Soldier down I Repeat soldier down !!
I M21 know this might not be the right place to share, but I need to get this off my chest. I can't do this anymore.
I used to be an excellent student, someone with potential, but life took a sharp downturn year after year. I ended up with 7/7 marks in school and graduated in B.Com (Hons.) from a subpar private college in 2024 with just 62%. Like many others, I thought doing an MBA would be my ticket to a stable, successful life. But I had no idea what I was stepping into—how demanding entrance exams are and how unprepared I really was.
I decided to take a drop year to focus on MBA entrance exams, but my mind got distracted. I couldn't stick to the plan. To make things worse, I have an elder brother and sister who have always excelled at everything—studies, careers, life. Meanwhile, I’ve been the family disappointment. My parents never fail to remind me of how much money they wasted on me. They're not wrong. I studied in one of the best schools in my city, but I’ve done nothing to justify that privilege.
In the past year, I tried my hand at various things—online businesses, gigs, cryptocurrency, trading—but none of it worked out. I even had an idea for a project for society that I truly believed in. It was something I was passionate about, something I wanted to make a reality. I pitched the idea to some people, thinking I’d found support. But instead of working towards a greater good, they only saw it as a way to make money for themselves. Without resources or power, I had to let it go.
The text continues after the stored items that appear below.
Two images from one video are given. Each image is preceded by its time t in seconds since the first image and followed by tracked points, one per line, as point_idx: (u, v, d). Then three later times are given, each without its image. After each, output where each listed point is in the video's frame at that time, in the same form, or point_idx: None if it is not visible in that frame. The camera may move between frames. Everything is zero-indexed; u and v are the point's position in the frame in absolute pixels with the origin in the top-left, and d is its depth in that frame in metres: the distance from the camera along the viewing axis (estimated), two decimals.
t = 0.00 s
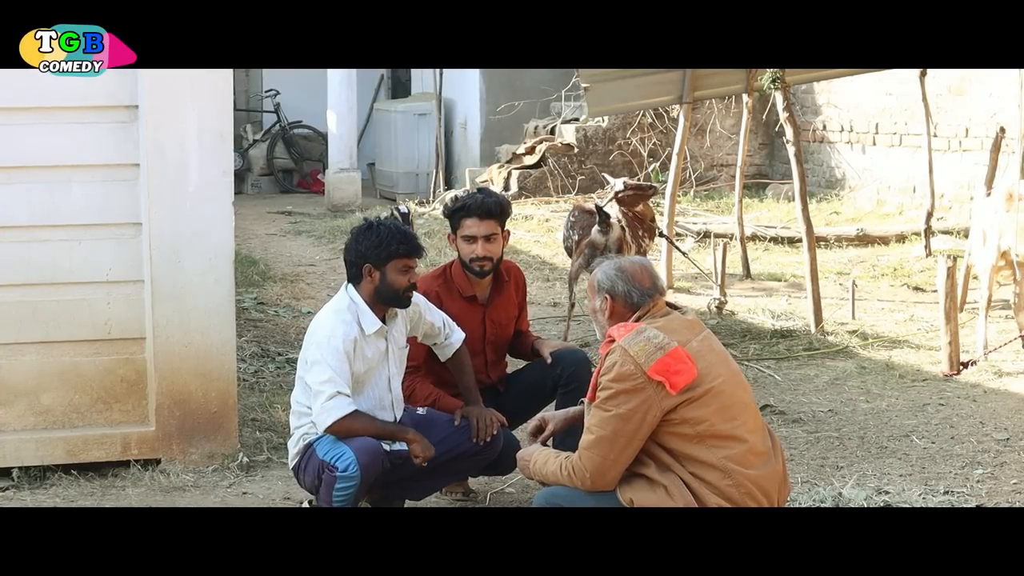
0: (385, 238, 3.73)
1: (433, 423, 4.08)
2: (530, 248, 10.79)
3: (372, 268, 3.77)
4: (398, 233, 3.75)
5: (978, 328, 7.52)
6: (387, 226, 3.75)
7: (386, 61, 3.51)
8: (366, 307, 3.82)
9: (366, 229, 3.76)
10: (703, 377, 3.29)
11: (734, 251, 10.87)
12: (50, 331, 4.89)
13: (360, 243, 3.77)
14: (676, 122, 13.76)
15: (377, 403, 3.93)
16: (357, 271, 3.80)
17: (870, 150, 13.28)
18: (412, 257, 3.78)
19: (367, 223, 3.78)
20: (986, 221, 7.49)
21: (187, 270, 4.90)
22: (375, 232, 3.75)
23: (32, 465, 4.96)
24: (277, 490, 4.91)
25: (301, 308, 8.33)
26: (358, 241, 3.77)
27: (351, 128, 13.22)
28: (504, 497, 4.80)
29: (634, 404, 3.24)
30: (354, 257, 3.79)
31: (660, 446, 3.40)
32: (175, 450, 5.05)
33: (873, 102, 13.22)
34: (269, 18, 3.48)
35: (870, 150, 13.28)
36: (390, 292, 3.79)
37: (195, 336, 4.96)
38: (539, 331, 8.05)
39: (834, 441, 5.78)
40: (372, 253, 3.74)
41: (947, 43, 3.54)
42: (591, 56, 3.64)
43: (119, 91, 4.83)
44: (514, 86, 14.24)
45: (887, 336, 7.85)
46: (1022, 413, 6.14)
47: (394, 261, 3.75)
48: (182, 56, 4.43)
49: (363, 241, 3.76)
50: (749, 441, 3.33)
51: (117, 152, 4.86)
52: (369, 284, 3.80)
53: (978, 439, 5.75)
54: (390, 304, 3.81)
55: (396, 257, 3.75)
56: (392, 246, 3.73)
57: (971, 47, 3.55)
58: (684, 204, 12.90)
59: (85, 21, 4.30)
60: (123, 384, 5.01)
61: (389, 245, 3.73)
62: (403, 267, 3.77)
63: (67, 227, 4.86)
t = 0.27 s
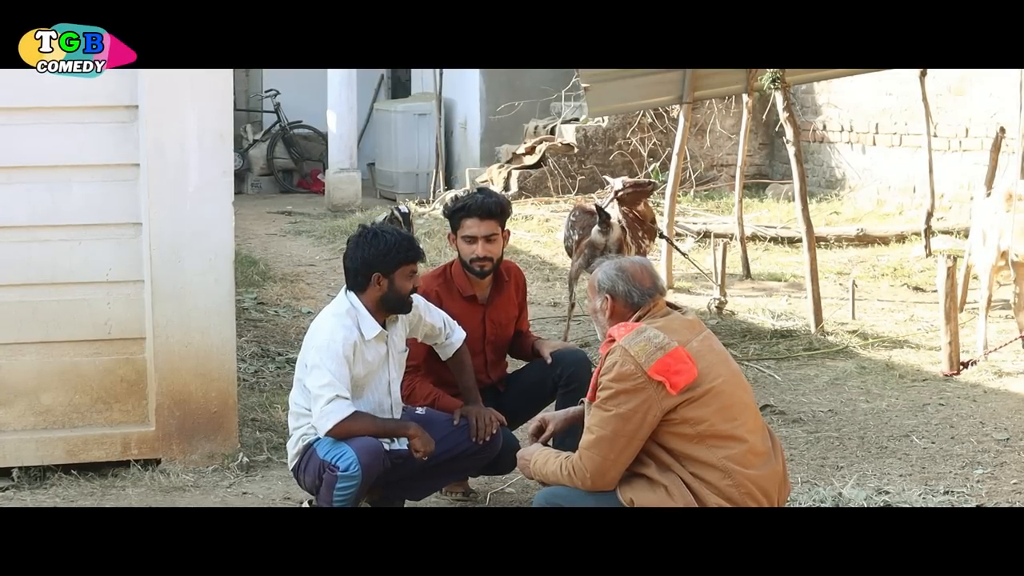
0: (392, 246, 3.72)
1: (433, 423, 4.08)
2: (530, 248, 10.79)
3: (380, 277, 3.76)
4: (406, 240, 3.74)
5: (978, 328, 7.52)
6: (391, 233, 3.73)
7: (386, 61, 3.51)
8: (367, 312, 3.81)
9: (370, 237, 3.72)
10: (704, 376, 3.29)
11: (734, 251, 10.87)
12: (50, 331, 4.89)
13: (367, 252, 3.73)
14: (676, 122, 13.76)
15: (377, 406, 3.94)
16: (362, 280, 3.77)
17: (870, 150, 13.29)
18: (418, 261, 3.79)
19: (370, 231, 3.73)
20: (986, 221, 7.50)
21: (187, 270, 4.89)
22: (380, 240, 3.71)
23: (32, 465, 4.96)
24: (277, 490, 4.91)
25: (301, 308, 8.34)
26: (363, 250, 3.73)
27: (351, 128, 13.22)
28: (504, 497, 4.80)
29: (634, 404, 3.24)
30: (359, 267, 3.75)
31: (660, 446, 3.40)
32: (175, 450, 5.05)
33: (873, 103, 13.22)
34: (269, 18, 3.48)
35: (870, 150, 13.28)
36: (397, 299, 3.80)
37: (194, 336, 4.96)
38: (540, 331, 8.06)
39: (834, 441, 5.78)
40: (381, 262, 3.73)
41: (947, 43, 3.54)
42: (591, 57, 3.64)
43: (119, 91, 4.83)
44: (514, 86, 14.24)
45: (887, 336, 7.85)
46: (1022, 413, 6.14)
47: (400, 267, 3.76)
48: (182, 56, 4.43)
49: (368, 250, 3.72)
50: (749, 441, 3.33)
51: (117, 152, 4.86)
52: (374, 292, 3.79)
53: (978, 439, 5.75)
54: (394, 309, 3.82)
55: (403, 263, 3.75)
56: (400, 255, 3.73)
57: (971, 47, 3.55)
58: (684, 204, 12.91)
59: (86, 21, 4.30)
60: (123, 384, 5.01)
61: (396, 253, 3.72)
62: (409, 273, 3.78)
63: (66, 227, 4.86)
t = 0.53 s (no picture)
0: (388, 245, 3.72)
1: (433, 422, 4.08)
2: (530, 248, 10.78)
3: (378, 274, 3.76)
4: (403, 237, 3.74)
5: (978, 328, 7.52)
6: (386, 232, 3.73)
7: (386, 62, 3.51)
8: (366, 310, 3.82)
9: (364, 237, 3.73)
10: (704, 376, 3.29)
11: (734, 251, 10.87)
12: (50, 331, 4.89)
13: (364, 250, 3.73)
14: (676, 122, 13.75)
15: (376, 405, 3.94)
16: (360, 279, 3.78)
17: (870, 150, 13.28)
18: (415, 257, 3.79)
19: (366, 230, 3.74)
20: (986, 221, 7.49)
21: (187, 270, 4.89)
22: (374, 238, 3.72)
23: (32, 465, 4.96)
24: (277, 490, 4.91)
25: (301, 308, 8.33)
26: (360, 249, 3.74)
27: (351, 128, 13.22)
28: (504, 497, 4.79)
29: (635, 404, 3.24)
30: (357, 266, 3.76)
31: (660, 446, 3.40)
32: (175, 450, 5.05)
33: (873, 102, 13.22)
34: (269, 18, 3.48)
35: (870, 150, 13.28)
36: (395, 296, 3.80)
37: (195, 336, 4.96)
38: (540, 331, 8.06)
39: (834, 441, 5.78)
40: (378, 260, 3.73)
41: (947, 43, 3.54)
42: (591, 56, 3.64)
43: (119, 91, 4.83)
44: (514, 86, 14.24)
45: (887, 336, 7.85)
46: (1022, 413, 6.14)
47: (397, 265, 3.76)
48: (183, 56, 4.43)
49: (365, 249, 3.73)
50: (749, 441, 3.33)
51: (117, 152, 4.86)
52: (373, 290, 3.79)
53: (978, 439, 5.75)
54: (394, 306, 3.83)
55: (401, 260, 3.76)
56: (396, 252, 3.73)
57: (971, 48, 3.55)
58: (684, 204, 12.91)
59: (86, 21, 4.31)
60: (123, 384, 5.01)
61: (392, 251, 3.72)
62: (406, 270, 3.79)
63: (66, 227, 4.86)
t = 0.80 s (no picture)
0: (384, 241, 3.70)
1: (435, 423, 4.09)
2: (530, 248, 10.78)
3: (374, 270, 3.75)
4: (398, 234, 3.73)
5: (978, 328, 7.51)
6: (383, 228, 3.72)
7: (386, 62, 3.51)
8: (363, 304, 3.81)
9: (360, 233, 3.72)
10: (704, 376, 3.29)
11: (734, 251, 10.87)
12: (50, 331, 4.89)
13: (359, 245, 3.72)
14: (676, 122, 13.74)
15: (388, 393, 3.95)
16: (356, 275, 3.77)
17: (870, 150, 13.28)
18: (410, 255, 3.77)
19: (362, 224, 3.74)
20: (986, 221, 7.49)
21: (187, 270, 4.89)
22: (371, 235, 3.71)
23: (32, 465, 4.96)
24: (277, 490, 4.91)
25: (301, 308, 8.33)
26: (356, 243, 3.73)
27: (351, 128, 13.22)
28: (504, 497, 4.80)
29: (634, 403, 3.24)
30: (353, 261, 3.75)
31: (660, 446, 3.40)
32: (175, 450, 5.05)
33: (873, 102, 13.21)
34: (269, 18, 3.48)
35: (870, 150, 13.28)
36: (390, 292, 3.79)
37: (195, 336, 4.96)
38: (540, 331, 8.06)
39: (834, 441, 5.78)
40: (373, 256, 3.72)
41: (947, 43, 3.54)
42: (591, 56, 3.64)
43: (119, 91, 4.83)
44: (514, 86, 14.24)
45: (887, 336, 7.85)
46: (1022, 413, 6.14)
47: (394, 261, 3.74)
48: (183, 56, 4.43)
49: (361, 245, 3.72)
50: (749, 441, 3.33)
51: (117, 152, 4.86)
52: (368, 285, 3.78)
53: (978, 439, 5.75)
54: (390, 302, 3.82)
55: (396, 258, 3.74)
56: (392, 249, 3.71)
57: (971, 48, 3.55)
58: (684, 204, 12.91)
59: (87, 21, 4.31)
60: (123, 384, 5.01)
61: (389, 248, 3.71)
62: (402, 267, 3.77)
63: (66, 227, 4.86)
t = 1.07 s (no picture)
0: (393, 239, 3.71)
1: (437, 423, 4.10)
2: (530, 247, 10.78)
3: (384, 268, 3.76)
4: (404, 231, 3.73)
5: (979, 328, 7.51)
6: (390, 226, 3.72)
7: (386, 61, 3.51)
8: (372, 301, 3.81)
9: (371, 232, 3.70)
10: (703, 376, 3.29)
11: (734, 251, 10.87)
12: (50, 331, 4.89)
13: (366, 244, 3.72)
14: (676, 122, 13.73)
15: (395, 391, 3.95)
16: (365, 274, 3.76)
17: (870, 150, 13.28)
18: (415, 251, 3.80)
19: (366, 221, 3.72)
20: (985, 222, 7.49)
21: (187, 270, 4.89)
22: (379, 234, 3.71)
23: (32, 465, 4.96)
24: (277, 490, 4.91)
25: (301, 308, 8.33)
26: (360, 242, 3.72)
27: (350, 128, 13.22)
28: (504, 497, 4.79)
29: (634, 404, 3.24)
30: (360, 261, 3.75)
31: (659, 446, 3.40)
32: (175, 450, 5.05)
33: (873, 102, 13.21)
34: (269, 18, 3.48)
35: (870, 150, 13.28)
36: (399, 289, 3.82)
37: (194, 335, 4.96)
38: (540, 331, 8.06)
39: (834, 441, 5.78)
40: (382, 254, 3.73)
41: (946, 43, 3.54)
42: (591, 56, 3.64)
43: (119, 91, 4.83)
44: (514, 86, 14.23)
45: (887, 336, 7.84)
46: (1022, 413, 6.14)
47: (401, 258, 3.77)
48: (183, 56, 4.44)
49: (369, 244, 3.71)
50: (749, 441, 3.33)
51: (117, 152, 4.86)
52: (378, 282, 3.79)
53: (978, 439, 5.75)
54: (394, 298, 3.85)
55: (403, 254, 3.76)
56: (400, 246, 3.73)
57: (971, 47, 3.55)
58: (684, 204, 12.91)
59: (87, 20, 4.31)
60: (123, 384, 5.01)
61: (398, 246, 3.72)
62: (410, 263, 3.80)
63: (66, 227, 4.86)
For a while, I thought I’d take over my dad’s shop. But just as I was considering it, the business took a massive hit. My dad’s so-called friends betrayed him, and it all fell apart.
On top of it all, I went through a breakup after a year-long relationship. The person I thought would stand by me left.
I appeared for NMAT and XAT this year and screwed them both up. Now, I’m sitting here, directionless, feeling like I have no purpose, no skills, and no reason to keep going.
I don't know what to do now, i don't have any purpose in life, i don't want to run from my responsibilities but i can't face them either.